October 19, 2018 - 3 minute read -
Paper Summary Machine Learning Reinforcement Learning

This paper focuses on improving RL algorithms by decomposing the scalar reward function into a composition of multiple reward functions. The key idea is that challenging domains’ reward functions cannot be easily reduced into a low dimensional representation so decomposition can alleviate this.

Some advantages of decomposition are - more efficient learning since each sub-reward usually depends only on a subset of the features - sub-reward functions are more generalizable / transferrable - multimodal representation of rewards

Note that by decomposing the reward, we are encoding domain knowledge through the given decomposition. An interesting direction is the automatic discovery of these sub-reward / subgoal functions.

To efficiently learn the sub-rewards, each sub-reward is assigned a separate agent. These agents and sub-rewards are learned in parallel on the same sample sequence with off policy learning. An aggregator module combines all of the sub-reward functions and selects the current action based off of the aggregated values.

The authors are able to improve performance further by removing irrelevant features, identifying terminal states, and using “pseudo-reward” functions (Generalized Value Function), which are rewards that do not depend on the environment. Note again that all of these improvements require domain knowledge.

The authors experiment on a fruit collection task, where 5 fruits are randomly placed in 10 fixed locations on a 10x10 grid. They decompose the reward down into 10 different sub-rewards, each sub-reward representing a potential fruit location. Each sub-reward function takes in the existence of a fruit at the location and the current state of the agent. The aggregator simply takes a mean of the sub-rewards. The authors show that HRA is able to beat baselines and augmented baselines.

The authors also experiment on Ms.PacMan, and are able to achieve SOTA results by solving the game. They also create sub-rewards for pellets, fruits, ghosts, and blue ghosts. Initially, the HRA starts off with 0 GVF and 0 pellet reward functions. The agent wanders around the maze, discovering new map locations it can reach. A GVF function is created for each of these new locations. When the agent finds a pellet at a new location it creates a new head corresponding to the pellet.

The Q values for an object (pellet, fruit, ghost, blue ghost) are set to the output of the GVF that corresponds with the objects location (moving objects use a different GVF each time) multiplied with a weight that is set equal to the reward received when the object is eaten.

The authors also implement a special reward function, the executive memory function.
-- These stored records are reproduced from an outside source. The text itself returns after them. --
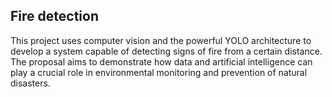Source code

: ## **Fire detection**
This project uses computer vision and the powerful YOLO architecture to develop a system capable of detecting signs of fire from a certain distance. The proposal aims to demonstrate how data and artificial intelligence can play a crucial role in environmental monitoring and prevention of natural disasters.
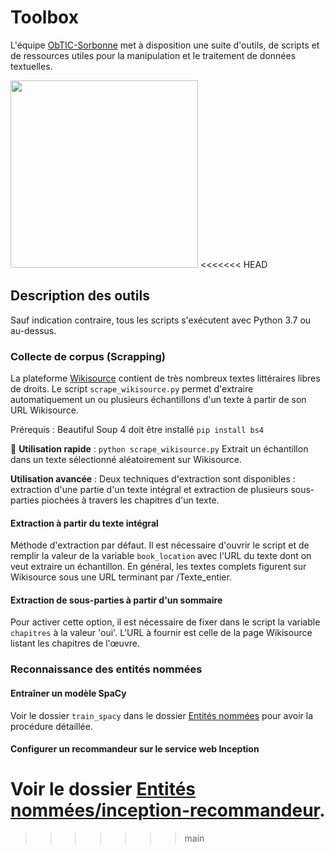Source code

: # Toolbox

L'équipe [ObTIC-Sorbonne](https://obtic.sorbonne-universite.fr/) met à disposition une suite d'outils, de scripts et de ressources utiles pour la manipulation et le traitement de données textuelles.

<img src="https://obtic.sorbonne-universite.fr/wp-content/uploads/2022/03/data.png" width="300" height="300">
<<<<<<< HEAD

## Description des outils

Sauf indication contraire, tous les scripts s'exécutent avec Python 3.7 ou au-dessus.

### Collecte de corpus (Scrapping)
La plateforme [Wikisource](https://fr.wikisource.org/wiki/Wikisource:Accueil) contient de très nombreux textes littéraires libres de droits. Le script `scrape_wikisource.py` permet d'extraire automatiquement un ou plusieurs échantillons d'un texte à partir de son URL Wikisource.

Prérequis : Beautiful Soup 4 doit être installé 
`pip install bs4`

📌  **Utilisation rapide** : `python scrape_wikisource.py`
Extrait un échantillon dans un texte sélectionné aléatoirement sur Wikisource.


**Utilisation avancée** : Deux techniques d'extraction sont disponibles : extraction d'une partie d'un texte intégral et extraction de plusieurs sous-parties piochées à travers les chapitres d'un texte.

#### Extraction à partir du texte intégral
Méthode d'extraction par défaut.
Il est nécessaire d'ouvrir le script et de remplir la valeur de la variable `book_location` avec l'URL du texte dont on veut extraire un échantillon.
En général, les textes complets figurent sur Wikisource sous une URL terminant par /Texte_entier.

#### Extraction de sous-parties à partir d'un sommaire
Pour activer cette option, il est nécessaire de fixer dans le script la variable `chapitres` à la valeur 'oui'.
L'URL à fournir est celle de la page Wikisource listant les chapitres de l'œuvre.

### Reconnaissance des entités nommées

#### Entraîner un modèle SpaCy

Voir le dossier `train_spacy` dans le dossier [Entités nommées](https://github.com/obtic-scai/Toolbox/tree/dev/Entit%C3%A9s%20nomm%C3%A9es) pour avoir la procédure détaillée.

#### Configurer un recommandeur sur le service web Inception

Voir le dossier [Entités nommées/inception-recommandeur](https://github.com/obtic-scai/Toolbox/tree/dev/Entit%C3%A9s%20nomm%C3%A9es/inception-recommandeur).
=======
>>>>>>> main
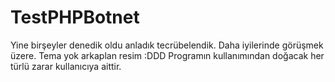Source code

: # TestPHPBotnet
Yine birşeyler denedik oldu anladık tecrübelendik. Daha iyilerinde görüşmek üzere.
                Tema yok arkaplan resim :DDD
                Programın kullanımından doğacak her türlü zarar kullanıcıya aittir.
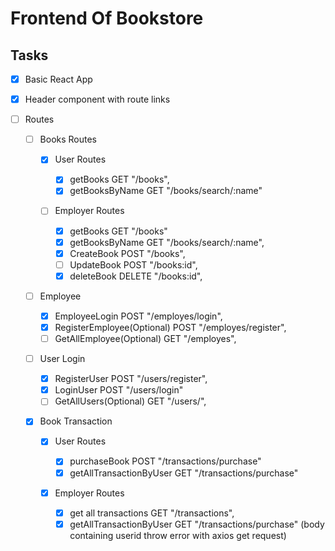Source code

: # Frontend Of Bookstore

## Tasks

- [x] Basic React App

- [x] Header component with route links

- [ ] Routes

  - [ ] Books Routes

    - [x] User Routes

      - [x] getBooks GET "/books",
      - [x] getBooksByName GET "/books/search/:name"

    - [ ] Employer Routes

      - [x] getBooks GET "/books"
      - [x] getBooksByName GET "/books/search/:name",
      - [x] CreateBook POST "/books",
      - [ ] UpdateBook POST "/books:id",
      - [x] deleteBook DELETE "/books:id",

  - [ ] Employee

    - [x] EmployeeLogin POST "/employes/login",
    - [x] RegisterEmployee(Optional) POST "/employes/register",
    - [ ] GetAllEmployee(Optional) GET "/employes",

  - [ ] User Login

    - [x] RegisterUser POST "/users/register",
    - [x] LoginUser POST "/users/login"
    - [ ] GetAllUsers(Optional) GET "/users/",

  - [x] Book Transaction

    - [x] User Routes

      - [x] purchaseBook POST "/transactions/purchase"
      - [x] getAllTransactionByUser GET "/transactions/purchase"

    - [x] Employer Routes

      - [x] get all transactions GET "/transactions",
      - [x] getAllTransactionByUser GET "/transactions/purchase" (body containing userid throw error with axios get request)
When a human reaches the maximum of his ability, he looks for favorable situations and memorizes them. This is akin to a “habit”. The executive memory function records every sequence of actions that lead to the completion of a level without any death. When faced with the same level, the function will output a very high value for the recorded action sequences, forcing the aggregator module to choose the recorded actions. This simplified module does not generalize, but could be an interesting further direction to look into.

They have a “Fixed Start” and a “Random Start” mode, where the executive memory is able to exploit the fixed start mode. In both cases, the authors show that HRA is able to beat benchmarks by a lot because it is able to exploit domain knowledge more efficiently than its competitors.